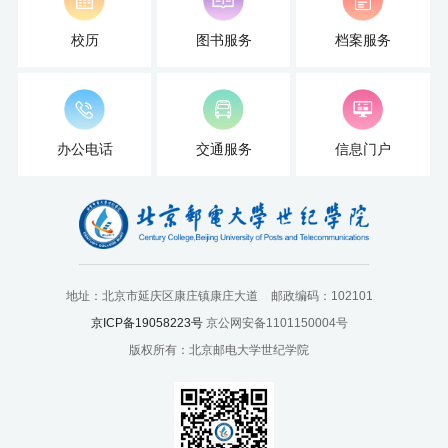
国
校历
图书服务
档案服务
际
交
流
办公电话
交通服务
信息门户
人
才
招
聘
地址：北京市延庆区康庄镇康庄大道
邮政编码：102101
京ICP备19058223号
京公网安备1101150004号
党
版权所有：北京邮电大学世纪学院
旗
飘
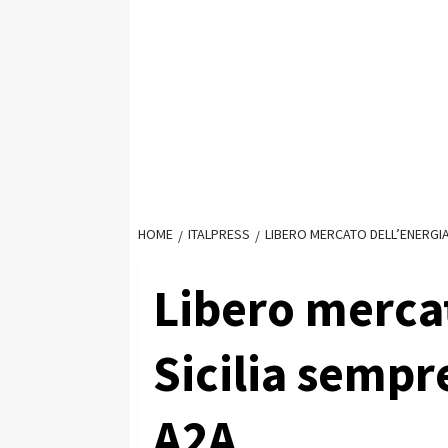
HOME
ITALPRESS
LIBERO MERCATO DELL’ENERGIA,
Libero mercat
Sicilia sempr
A2A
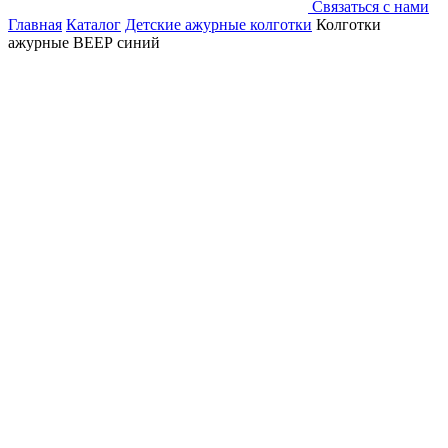
Связаться с нами
Главная
Каталог
Детские ажурные колготки
Колготки
ажурные ВЕЕР синий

══════════════════════════════

:: EXERCISE DESCRIPTION ::
Repeat all entries exactly, pictures excluded.

:: SOLUTION TO THIS EXERCISE ::
国
校历
图书服务
档案服务
际
交
流
办公电话
交通服务
信息门户
人
才
招
聘
地址：北京市延庆区康庄镇康庄大道
邮政编码：102101
京ICP备19058223号
京公网安备1101150004号
党
版权所有：北京邮电大学世纪学院
旗
飘
HOME
ITALPRESS
LIBERO MERCATO DELL’ENERGIA,
Libero mercat
Sicilia sempr
A2A
Связаться с нами
Главная
Каталог
Детские ажурные колготки
Колготки
ажурные ВЕЕР синий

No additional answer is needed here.